## Decompilation into Logic

### What?

By *decompilation into logic*, or simply *decompilation*, we
mean proof-certified translation of concrete machine code into
functional programs defined in the logic of a theorem prover.

### Why?

Decompilation is easily coded up as a tool, *a decompiler*, which
significantly simplifies verification of machine-code
programs. Instead of having to read and reason about machine code, the
verifier can, with the aid of a decompiler, reason about relatively
clean functional programs. Properties proved of these functional
programs carry over to the real machine code via theorems that the
decompiler proves when it extracts the functional programs: any
behaviour of the extracted functions is also the behaviour of the
machine code.

Decompilation can also be used to implement proof-producing synthesis tools and binary translators. Synthesis tools take as input a functional program and synthesise machine code which it proves has exactly the behaviour of the given input function. Binary translators take machine code for one architecture as input and produce machine code for a different architecture as output, with the output being guaranteed to have exactly the same behaviour of the original machine code.

### How?

We implement decompilation as a fully automatic proof tool within an interactive theorem prover (HOL4 in our case). The proofs it produces are based on detailed models of the instruction set architecture (ISA) of the machine language. We parametrise the decompiler by the underlying ISA model, i.e. the same decompiler can be used for multiple different ISAs.

Our initial approach to decompilation was based on automating proofs in a general-purpose Hoare logic for machine-code programs. Since then, we have refined the approach and made it significantly simpler, faster and more generally applicable. The new and improved version is described in the following paper.

Magnus O. Myreen, Michael J. C. Gordon and Konrad Slind.
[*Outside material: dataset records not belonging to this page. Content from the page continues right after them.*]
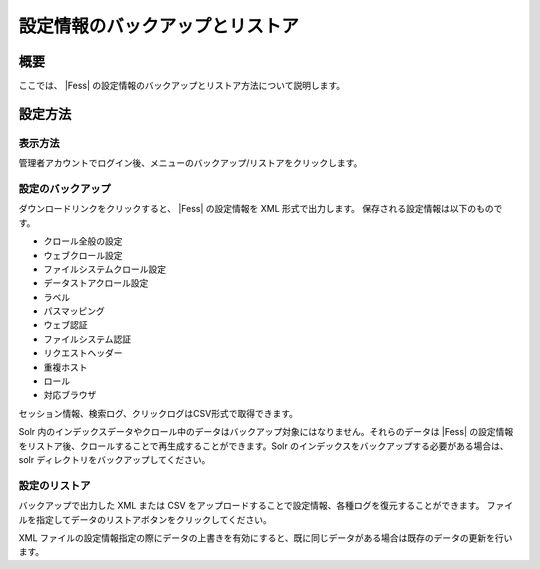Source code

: ================================
設定情報のバックアップとリストア
================================

概要
====

ここでは、 |Fess| 
の設定情報のバックアップとリストア方法について説明します。

設定方法
========

表示方法
--------

管理者アカウントでログイン後、メニューのバックアップ/リストアをクリックします。

|image0|

設定のバックアップ
------------------

ダウンロードリンクをクリックすると、 |Fess| の設定情報を XML
形式で出力します。 保存される設定情報は以下のものです。

-  クロール全般の設定

-  ウェブクロール設定

-  ファイルシステムクロール設定

-  データストアクロール設定

-  ラベル

-  パスマッピング

-  ウェブ認証

-  ファイルシステム認証

-  リクエストヘッダー

-  重複ホスト

-  ロール

-  対応ブラウザ

セッション情報、検索ログ、クリックログはCSV形式で取得できます。

Solr
内のインデックスデータやクロール中のデータはバックアップ対象にはなりません。それらのデータは
|Fess| 
の設定情報をリストア後、クロールすることで再生成することができます。Solr
のインデックスをバックアップする必要がある場合は、solr
ディレクトリをバックアップしてください。

設定のリストア
--------------

バックアップで出力した XML または CSV
をアップロードすることで設定情報、各種ログを復元することができます。
ファイルを指定してデータのリストアボタンをクリックしてください。

XML
ファイルの設定情報指定の際にデータの上書きを有効にすると、既に同じデータがある場合は既存のデータの更新を行います。

.. |image0| image:: ../../../resources/images/ja/7.0/admin/data-1.png
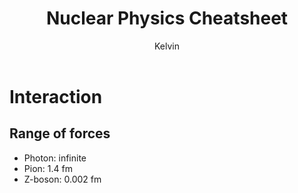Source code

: #+TITLE: Nuclear Physics Cheatsheet
#+AUTHOR: Kelvin

* Interaction

** Range of forces
- Photon: infinite
- Pion: 1.4 fm
- Z-boson: 0.002 fm
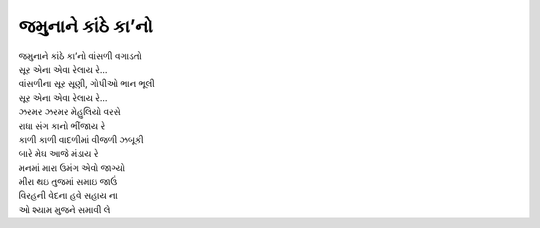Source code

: જમુનાને કાંઠે કા’નો
----------------------

| જમુનાને કાંઠે કા’નો વાંસળી વગાડતો
| સૂર એના એવા રેલાય રે…
| વાંસળીના સૂર સૂણી, ગોપીઓ ભાન ભૂલી
| સૂર એના એવા રેલાય રે…

| ઝરમર ઝરમર મેહુલિયો વરસે
| રાધા સંગ કાનો ભીંજાય રે
| કાળી કાળી વાદળીમાં વીજળી ઝબૂકી
| બારે મેઘ આજે મંડાય રે

| મનમાં મારા ઉમંગ એવો જાગ્યો
| મીરા થઇ તુજમાં સમાઇ જાઉં
| વિરહની વેદના હવે સહાય ના
| ઓ શ્યામ મુજને સમાવી લે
Decompilation into Logic — Improved.

Submitted, 2012.

AbstractThis paper presents improvements to a technique which aids veriﬁcation of machine-code programs. This technique, called decompilation into logic, allows the veriﬁer to only deal with tractable extracted models of the machine code rather than the concrete code itself. Our improvements make decompilation simpler, faster and more generally applicable. In particular, the new technique allows the veriﬁer to always avoid tedious reasoning directly in the underlying machine-code Hoare logic or the model of the instruction set architecture. The method described in this paper has been implemented in the HOL4 theorem prover.

BenchmarksThe implementation that was used to produce the benchmarks presented in this paper are available in benchmarks.zip with instructions on how to build them.